On 8 September 2018, Het Scheepvaartmuseum will open the doors to its new exhibition ms Oranje | changing course, putting the spotlight on the passenger ship Oranje. Today, eighty years after it was launched on 8 September 1938, this iconic ship with its eventful history still inspires awe.
The Oranje has a fascinating story, having taken on various roles and guises during its lifetime. It was originally built as a luxurious passenger liner in the late 1930s, sailing between the Dutch East Indies and the Netherlands. It later served as a hospital ship during the Second World War. After the war, thousands of people travelled from Indonesia to the Netherlands on board the Oranje, making their way to a new home and a new life in Europe. The two-part exhibition sheds light on both the history of the ship and the personal stories of those post-war migrants. 'ms Oranje | changing course' is open until 18 July 2019.
the Oranje: a symbol of the Netherlands
Few Dutch ships have a story as inspiring and intriguing as the Oranje: the largest, most beautiful, and fastest passenger ship ever built at an Amsterdam shipyard. Its inauguration by Queen Wilhelmina on 8 September 1938 is a huge event attended by 10,000 invited guests. The Second World War has just begun, with the allies declaring war in Germany just as the Oranje sets off on its maiden voyage as a passenger ship on 4 September 1939. This turns out to be its only such voyage for a long time due to the war. Scheduled services between the Netherlands and Indonesia are promptly suspended and the Oranje is forced to change course. The ship is transformed into a floating hospital bringing injured allied soldiers back home to safety from the front. From 1946 onwards, the Oranje gradually resumes its original role as a passenger ship, but the glory days of the liners are already over.
television programme maker Coen Verbraak talked to people who made the life-changing journey from east to west
‘The Oranje was our ticket to a new life. That ship represented freedom. The overwhelming feeling was: we've survived. […] The ship was moored there in the hot sun with the red cross on the side. That was our escape route.’ Dieter van der Schilden shares his memories of the Oranje. After the Japanese surrender and the ensuing Indonesian National Revolution leading to independence, the first of thousands of migrants set sail from the Dutch East Indies (present-day Indonesia) to the Netherlands. An estimated 300,000 Indonesian-Dutch people made the voyage to their new home between 1945 and 1965. A few thousand of them travelled on the Oranje, the ship that changed the course of their lives. Especially for this exhibition, television programme maker Coen Verbraak spoke to ten people who travelled from Indonesia to the Netherlands on board the Oranje. These personal stories about leaving the land of their birth, their time on board, and their new lives in the Netherlands are told in a moving film. The film is screened as part of the exhibition, and powerful portraits of the individuals concerned – produced by photographer Jitske Schols – are also on display.

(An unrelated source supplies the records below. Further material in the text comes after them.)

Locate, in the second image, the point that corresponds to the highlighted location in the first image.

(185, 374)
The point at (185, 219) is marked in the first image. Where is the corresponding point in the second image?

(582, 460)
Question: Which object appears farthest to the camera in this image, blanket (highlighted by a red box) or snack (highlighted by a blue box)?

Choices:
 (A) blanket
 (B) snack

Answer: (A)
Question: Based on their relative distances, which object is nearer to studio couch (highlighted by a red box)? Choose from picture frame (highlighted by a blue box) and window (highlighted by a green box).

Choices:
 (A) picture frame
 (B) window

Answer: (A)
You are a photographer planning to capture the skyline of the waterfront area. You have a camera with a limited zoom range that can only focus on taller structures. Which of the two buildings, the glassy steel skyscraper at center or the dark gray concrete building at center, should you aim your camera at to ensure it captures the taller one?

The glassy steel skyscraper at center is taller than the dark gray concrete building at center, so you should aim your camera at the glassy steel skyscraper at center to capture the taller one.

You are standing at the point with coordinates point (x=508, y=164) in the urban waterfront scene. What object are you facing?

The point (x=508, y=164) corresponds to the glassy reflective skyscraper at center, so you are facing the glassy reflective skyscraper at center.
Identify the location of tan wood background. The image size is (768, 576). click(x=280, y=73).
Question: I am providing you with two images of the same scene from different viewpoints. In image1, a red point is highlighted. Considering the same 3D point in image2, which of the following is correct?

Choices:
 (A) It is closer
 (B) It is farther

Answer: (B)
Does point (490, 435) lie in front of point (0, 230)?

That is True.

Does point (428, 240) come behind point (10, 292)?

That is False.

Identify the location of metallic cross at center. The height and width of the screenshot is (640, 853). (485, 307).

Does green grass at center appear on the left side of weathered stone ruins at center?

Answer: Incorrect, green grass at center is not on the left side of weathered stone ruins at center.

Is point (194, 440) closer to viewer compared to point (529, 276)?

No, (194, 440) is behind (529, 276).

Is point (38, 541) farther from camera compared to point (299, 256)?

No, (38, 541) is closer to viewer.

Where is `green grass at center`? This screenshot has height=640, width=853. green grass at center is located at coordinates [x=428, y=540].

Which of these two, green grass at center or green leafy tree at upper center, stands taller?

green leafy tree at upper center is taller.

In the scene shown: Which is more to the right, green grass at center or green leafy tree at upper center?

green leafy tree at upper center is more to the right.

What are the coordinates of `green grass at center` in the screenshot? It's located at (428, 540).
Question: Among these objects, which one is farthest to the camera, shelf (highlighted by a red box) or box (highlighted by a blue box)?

Het Scheepvaartmuseum, housed in a beautiful historic building dating from 1656, shows how water brings worlds together. The museum showcases a wide range of impressive masterpieces and artefacts. Its collection is considered by experts to be one of the finest maritime collections in the world. In addition to exhibitions with a historical character, the museum exhibits work by contemporary international artists and designers Another exhibition also opens on 8 September 2018: Sea of Tranquillity by artist Hans Op de Beeck. Later this year, a contemporary artist will reflect on the exhibition MS Oranje | Changing course. These reflective works inspire both visitors and the museum itself, demonstrating once again that maritime history is still relevant today. The museum draws approximately 350,000 visitors every year, putting it among the top ten Amsterdam museums and making it a major attraction for both Dutch and international tourists.